▶ To-do item:
Write what comes next in the comment thread about Cloud Functions cold boot times, starting after its final comment.

▶ Passage shown:
====
Updated on June 13, 2022

Comments

  • harrisonlo
    harrisonlo almost 2 years

    I know this may miss the point of using Cloud Functions in the first place, but in my specific case, I'm using Cloud Functions because it's the only way I can bridge Next.js with Firebase Hosting. I don't need to make it cost efficient, etc.

    With that said, the cold boot times for Cloud Functions are simply unbearable and not production-ready, averaging around 10 to 15 seconds for my boilerplate.

    I've watched this video by Google (https://www.youtube.com/watch?v=IOXrwFqR6kY) that talks about how to reduce cold boot time. In a nutshell: 1) Trim dependencies, 2) Trial & error for dependencies' versions for cache on Google's network, 3) Lazy loading.

    But 1) there are only so many dependencies I can trim. 2) How would I know which version is more cached? 3) There are only so many dependencies I can lazy load.

    Another way is to avoid the cold boot all together. What's a good way or hack that I can essentially keep my (one and only) cloud function warm?

  • harrisonlo
    harrisonlo over 5 years
    Thanks for answering! I think Doug (the other answerer) has a point though, and I quote: "Even if you are able to keep a single instance alive by pinging it, the system may spin up any number of other instances to handle current load. Those new instances will have a cold start cost." So pinging it would not make it a good solution. And I tried actually, cold start is still random...
  • DazWilkin
    DazWilkin over 5 years
    At low (ping) volumes, it's unlikely the service will attempt to scale with additional instances. Your question specified that you had no interest in alternative solutions and whether there is a way to keep an instance alive. This is the only solution to that problem currently.
  • Oliver Dixon
    Oliver Dixon over 4 years
    I would pay just to have a low-lying instance setup so that the cloud functions are always low-lat. This is always an issue when developing and demoing new features. Also some functions are not used that much resulting in the app looking like it's slow in those areas.
====
▶ Recorded information:
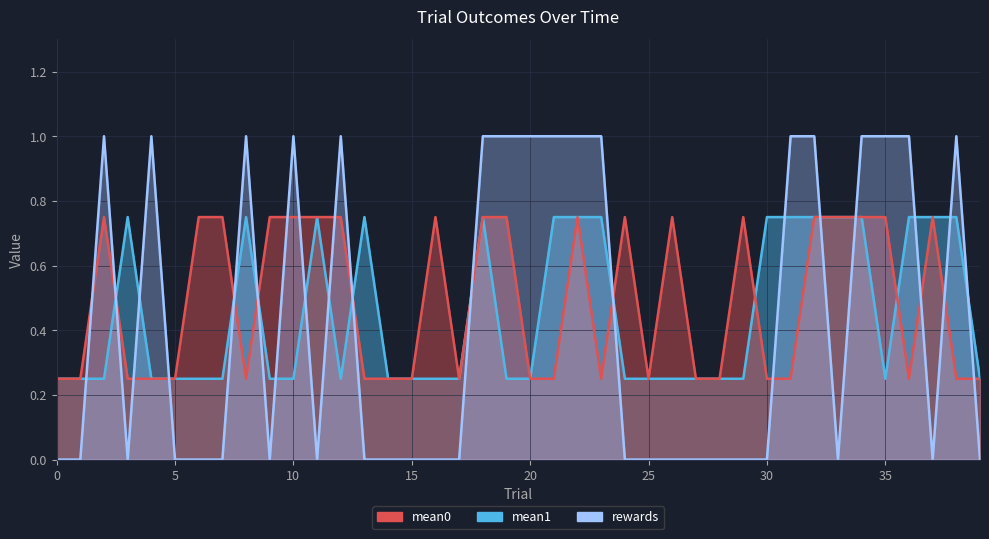

Reading left to right, transcribe all the data shown in this chart.

mean0: 0.2	0.2	0.8	0.2	0.2	0.2	0.8	0.8	0.2	0.8	0.8	0.8	0.8	0.2	0.2	0.2	0.8	0.2	0.8	0.8	0.2	0.2	0.8	0.2	0.8	0.2	0.8	0.2	0.2	0.8	0.2	0.2	0.8	0.8	0.8	0.8	0.2	0.8	0.2	0.2
mean1: 0.2	0.2	0.2	0.8	0.2	0.2	0.2	0.2	0.8	0.2	0.2	0.8	0.2	0.8	0.2	0.2	0.2	0.2	0.8	0.2	0.2	0.8	0.8	0.8	0.2	0.2	0.2	0.2	0.2	0.2	0.8	0.8	0.8	0.8	0.8	0.2	0.8	0.8	0.8	0.2
rewards: 0.0	0.0	1.0	0.0	1.0	0.0	0.0	0.0	1.0	0.0	1.0	0.0	1.0	0.0	0.0	0.0	0.0	0.0	1.0	1.0	1.0	1.0	1.0	1.0	0.0	0.0	0.0	0.0	0.0	0.0	0.0	1.0	1.0	0.0	1.0	1.0	1.0	0.0	1.0	0.0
====
▶ Reply:
  • stevehs17
    stevehs17 over 2 years
    I've tried this and it doesn't work. The instance you ping won't necessarily be the instance user requests get sent to.
  • Doug Stevenson
    Doug Stevenson about 2 years
    It's important to note that this doesn't guarantee fully warmed instances 100% of the time. It does reduce the chance of getting a cold start, but cold starts do still happen. In particular, there will be a cold start after a server instance shuts down and restarts after handling a max number of requests (they are not "forever instances"). There will be a cold start if the server instance is allocated beyond the minimum number. There might be a cold start if a function's code crashes, which always shuts down that instance. You are also paying for idle CPU time with min instances enabled.
  • Doug Stevenson
    Doug Stevenson about 2 years
    Be sure to add some sort of performance monitoring or benchmarks to help understand if this setting is beneficial to your traffic patterns, and be prepared for that extra billing to determine if it's worthwhile.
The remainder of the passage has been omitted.